- _Aim of the exercise_:
The answer is an exact repeat of the entries below, with the pictures omitted.

Materials provided Block Start

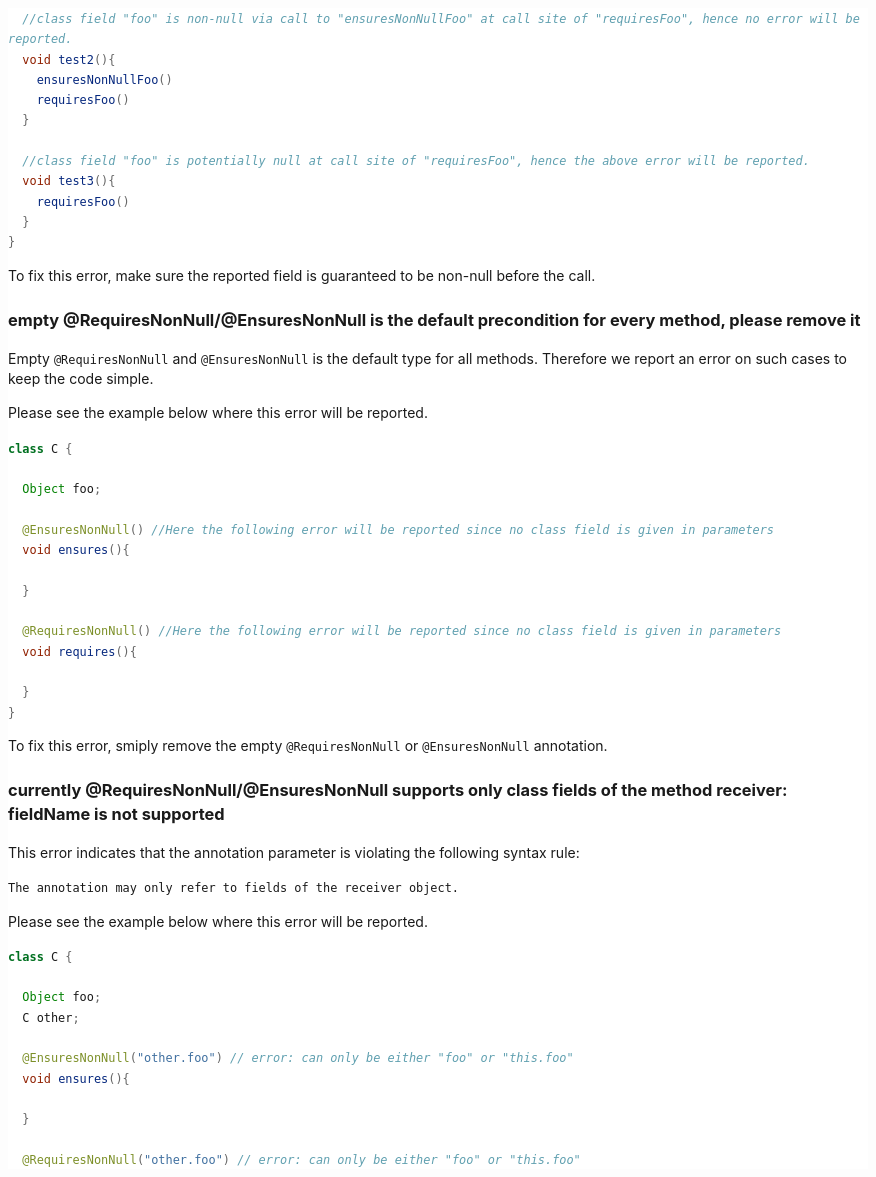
 ```java
  //class field "foo" is non-null via call to "ensuresNonNullFoo" at call site of "requiresFoo", hence no error will be reported.
  void test2(){ 
    ensuresNonNullFoo()
    requiresFoo()
  }

  //class field "foo" is potentially null at call site of "requiresFoo", hence the above error will be reported.
  void test3(){
    requiresFoo()
  }
}
```

To fix this error, make sure the reported field is guaranteed to be non-null before the call.


### empty @RequiresNonNull/@EnsuresNonNull is the default precondition for every method, please remove it
Empty `@RequiresNonNull` and `@EnsuresNonNull` is the default type for all methods. Therefore we report an error on such cases to keep the code simple.

Please see the example below where this error will be reported.
```java
class C {

  Object foo;
  
  @EnsuresNonNull() //Here the following error will be reported since no class field is given in parameters
  void ensures(){

  }

  @RequiresNonNull() //Here the following error will be reported since no class field is given in parameters
  void requires(){

  }
}
```

To fix this error, smiply remove the empty `@RequiresNonNull` or `@EnsuresNonNull` annotation.


### currently @RequiresNonNull/@EnsuresNonNull supports only class fields of the method receiver: fieldName is not supported
This error indicates that the annotation parameter is violating the following syntax rule:
```
The annotation may only refer to fields of the receiver object.
```
Please see the example below where this error will be reported.
```java
class C {

  Object foo;
  C other;
  
  @EnsuresNonNull("other.foo") // error: can only be either "foo" or "this.foo"
  void ensures(){

  }

  @RequiresNonNull("other.foo") // error: can only be either "foo" or "this.foo"
```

Materials provided Block End

- _Final answer_:
 ```java
  //class field "foo" is non-null via call to "ensuresNonNullFoo" at call site of "requiresFoo", hence no error will be reported.
  void test2(){ 
    ensuresNonNullFoo()
    requiresFoo()
  }

  //class field "foo" is potentially null at call site of "requiresFoo", hence the above error will be reported.
  void test3(){
    requiresFoo()
  }
}
```

To fix this error, make sure the reported field is guaranteed to be non-null before the call.


### empty @RequiresNonNull/@EnsuresNonNull is the default precondition for every method, please remove it
Empty `@RequiresNonNull` and `@EnsuresNonNull` is the default type for all methods. Therefore we report an error on such cases to keep the code simple.

Please see the example below where this error will be reported.
```java
class C {

  Object foo;
  
  @EnsuresNonNull() //Here the following error will be reported since no class field is given in parameters
  void ensures(){

  }

  @RequiresNonNull() //Here the following error will be reported since no class field is given in parameters
  void requires(){

  }
}
```

To fix this error, smiply remove the empty `@RequiresNonNull` or `@EnsuresNonNull` annotation.


### currently @RequiresNonNull/@EnsuresNonNull supports only class fields of the method receiver: fieldName is not supported
This error indicates that the annotation parameter is violating the following syntax rule:
```
The annotation may only refer to fields of the receiver object.
```
Please see the example below where this error will be reported.
```java
class C {

  Object foo;
  C other;
  
  @EnsuresNonNull("other.foo") // error: can only be either "foo" or "this.foo"
  void ensures(){

  }

  @RequiresNonNull("other.foo") // error: can only be either "foo" or "this.foo"
```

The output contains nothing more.